Applicable Scenarios

Most Suitable:
- Technical document translation (IT, finance)
- Scenarios with clear terminology dictionaries
- Applications requiring high terminology consistency but tolerating some cost
Potentially Suitable:
- Business contract translation
- Product manual localization
- Enterprise internal document translation
Less Suitable:
- Real-time translation (cost and latency)
- Resource-constrained environments (depends on large LLMs)
- Literary translation (over-constraint may damage creativity)
- Highly specialized domains (medicine, law require more domain validation)
Potentially Suitable After Improvements:
- After replacing GPT-4o with open-source LLMs: Low-cost scenarios
- After extending to document level: Long document translation
- After adding human interaction: CAT tool integration

References

Key Citations

Dinu et al., 2019: Training neural machine translation to apply terminology constraints - Representative work on training-time tag methods
Raunak et al., 2023: Leveraging GPT-4 for automatic translation post-editing - Direct inspiration for LLM post-editing
Team et al., 2022: NLLB-200 - Base multilingual NMT model used in this work
Moslem et al., 2023: Domain terminology integration into machine translation - Related work on domain terminology integration
Zhang et al., 2023: Understanding and improving the robustness of terminology constraints - Recent advances in inference-time constraint methods
Rei et al., 2022: CometKiwi/COMETQE - Quality assessment metrics used in this work
Vaswani et al., 2023: Attention is all you need - Transformer architecture foundation

Overall Evaluation

DuTerm is a well-engineered, clear-thinking application research paper. Its core contribution lies in proposing a practical dual-stage architecture that cleverly combines NMT and LLM advantages for terminology-constrained translation. The insight that "LLMs are more effective as editors rather than generators" has universal value and may influence future hybrid translation system design.

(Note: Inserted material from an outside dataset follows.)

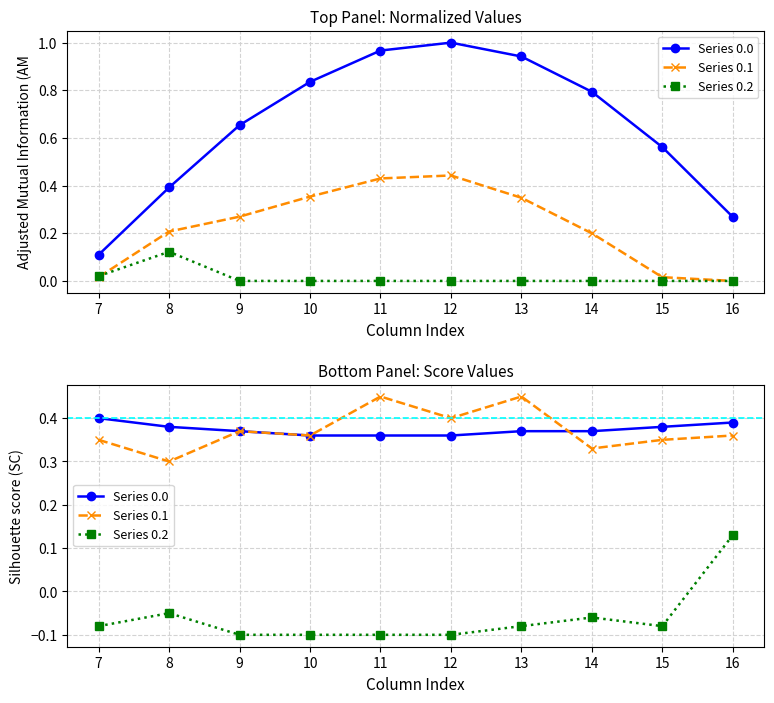

Between which two adjacent categories do Series 0.0 and Series 0.1 first intersect?

13 and 14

However, the paper has shortcomings in experimental depth (lacking comparisons with other methods, human evaluation) and generalization verification (single LLM, limited domains). Additionally, dependence on GPT-4o may limit applicability in resource-constrained scenarios.

Overall, this is a solid shared task participation paper that provides valuable methods and insights, but requires more follow-up work to validate effectiveness and practicality in broader scenarios. For researchers working on machine translation, particularly terminology-constrained translation, the dual-stage approach and synthetic data generation pipeline provided in this paper have reference value.